More precisely than the fear of death, insomnia seems a hypersensitivity to the condition of being alive. For years the presence of sleep trouble in a body was held by science as an emotional, mental problem, a self-imposed roadblock in the night. Only after years of wonder, study, did the clearer effects of the state begin to become named, a hurt not only stuck in the moment of no nod off, but accumulated in the body overall. Personality traits including depression, extraversion, histrionic behavior, hysteria, hypochondria, hypomania, internalization, introversion, neuroticism, perfectionism, psychasthenia (inability to resist maladaptive thoughts), schizophrenia, and somatization (tendency to translate psychosocial stress into somatic stress) have all been shown to have clear links to insomnia.9 For many, though — the self-tortured, in rooms set within their waking homes — these are only temporary lockouts. Transient insomnia, defined as spread over less than three days, is often the product of temporary error in the environment or body, new stressors in sickness or in sound. Chronic insomnia holds on longer, defined over arcs, in patterns, becoming maps.

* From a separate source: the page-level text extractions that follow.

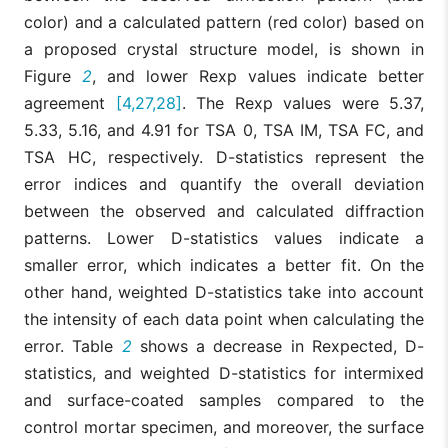
color) and a calculated pattern (red color) based on
a proposed crystal structure model, is shown in
Figure
2
, and lower Rexp values indicate better
agreement
[4,27,28]
. The Rexp values were 5.37,
5.33, 5.16, and 4.91 for TSA 0, TSA IM, TSA FC, and
TSA HC, respectively. D-statistics represent the
error indices and quantify the overall deviation
between the observed and calculated diffraction
patterns. Lower D-statistics values indicate a
smaller error, which indicates a better fit. On the
other hand, weighted D-statistics take into account
the intensity of each data point when calculating the
error. Table
2
shows a decrease in Rexpected, D-
statistics, and weighted D-statistics for intermixed
and surface-coated samples compared to the
control mortar specimen, and moreover, the surface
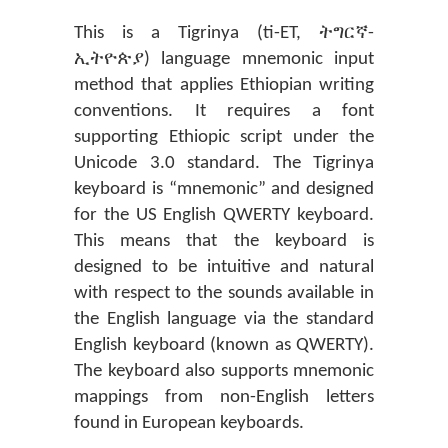
This is a Tigrinya (ti-ET, ትግርኛ-
ኢትዮጵያ) language mnemonic input
method that applies Ethiopian writing
conventions. It requires a font
supporting Ethiopic script under the
Unicode 3.0 standard. The Tigrinya
keyboard is “mnemonic” and designed
for the US English QWERTY keyboard.
This means that the keyboard is
designed to be intuitive and natural
with respect to the sounds available in
the English language via the standard
English keyboard (known as QWERTY).
The keyboard also supports mnemonic
mappings from non-English letters
found in European keyboards.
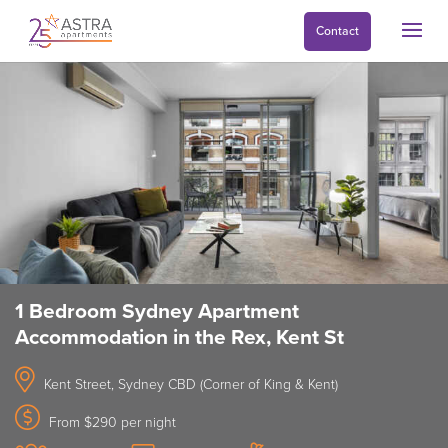
Contact
1 Bedroom Sydney Apartment
Accommodation in the Rex, Kent St
Kent Street, Sydney CBD (Corner of King & Kent)
From $290 per night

In order for the antisleep state to be considered chronic, by definition it should recur on average more than three nights every week, over a period of more than six months, and should affect the daytime procedure in manifest problems in energy, motivation, moods.

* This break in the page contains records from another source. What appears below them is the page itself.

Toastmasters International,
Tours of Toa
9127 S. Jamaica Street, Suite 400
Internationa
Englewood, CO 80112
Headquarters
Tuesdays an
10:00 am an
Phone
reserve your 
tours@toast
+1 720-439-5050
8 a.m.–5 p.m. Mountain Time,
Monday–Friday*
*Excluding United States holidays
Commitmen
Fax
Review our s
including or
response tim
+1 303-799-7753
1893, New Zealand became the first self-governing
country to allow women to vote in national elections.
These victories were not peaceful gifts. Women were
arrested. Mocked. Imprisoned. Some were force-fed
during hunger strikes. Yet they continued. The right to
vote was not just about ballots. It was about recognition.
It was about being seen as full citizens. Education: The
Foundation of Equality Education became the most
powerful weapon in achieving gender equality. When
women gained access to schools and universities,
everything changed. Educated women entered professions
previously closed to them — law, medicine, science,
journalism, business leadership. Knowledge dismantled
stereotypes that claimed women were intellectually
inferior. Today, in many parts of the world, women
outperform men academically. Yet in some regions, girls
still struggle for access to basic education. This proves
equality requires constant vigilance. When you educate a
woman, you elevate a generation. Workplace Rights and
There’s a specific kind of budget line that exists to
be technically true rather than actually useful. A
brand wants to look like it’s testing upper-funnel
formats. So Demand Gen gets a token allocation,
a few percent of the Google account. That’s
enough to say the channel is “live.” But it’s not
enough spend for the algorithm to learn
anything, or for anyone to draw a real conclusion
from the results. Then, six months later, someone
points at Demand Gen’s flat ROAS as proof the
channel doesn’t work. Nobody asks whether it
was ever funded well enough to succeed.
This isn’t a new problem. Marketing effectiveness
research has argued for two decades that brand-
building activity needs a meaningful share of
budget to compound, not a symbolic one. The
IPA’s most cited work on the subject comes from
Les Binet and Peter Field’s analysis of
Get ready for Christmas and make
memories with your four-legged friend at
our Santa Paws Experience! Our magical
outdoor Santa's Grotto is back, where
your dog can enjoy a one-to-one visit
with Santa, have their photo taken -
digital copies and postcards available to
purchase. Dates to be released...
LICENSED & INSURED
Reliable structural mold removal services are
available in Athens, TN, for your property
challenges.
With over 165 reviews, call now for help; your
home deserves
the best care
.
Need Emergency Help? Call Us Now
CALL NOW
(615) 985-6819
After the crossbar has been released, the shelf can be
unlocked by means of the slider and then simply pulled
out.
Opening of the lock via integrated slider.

These characteristics are as well relative to the subject’s own needs and inset criteria for what is needed to be “well rested.” One body might need only five hours to feel fully made new, while someone else might need nine. All factors are known to change over a lifetime, as the cells and information in the body shift and wrinkle and bend in. Problem sleepers often interpret their rest conditions to be more severe than recorded sleep times and depths may, to someone outside that skin, make them seem. In some self-perceived “insomniacs” there might be no sign of a disrupted state at all — and yet, in their mind and flesh, they feel arrested, turned out, scratched. In many instances, the effect is attributable to microsleeps, short periods spanning somewhere between a fraction of a second and up to thirty seconds, wherein the body cuts in and back out of a deep sleep due to exhaustion, a blink too short to quantify. In this way, though the person never experiences a full-blown, calculable sleep session, he or she does transgress the phases of consciousness, blurring the mind, allowing rest. Many claims to extensive insomnia are, then, not only questionable, but perhaps even delusional. It becomes difficult to say.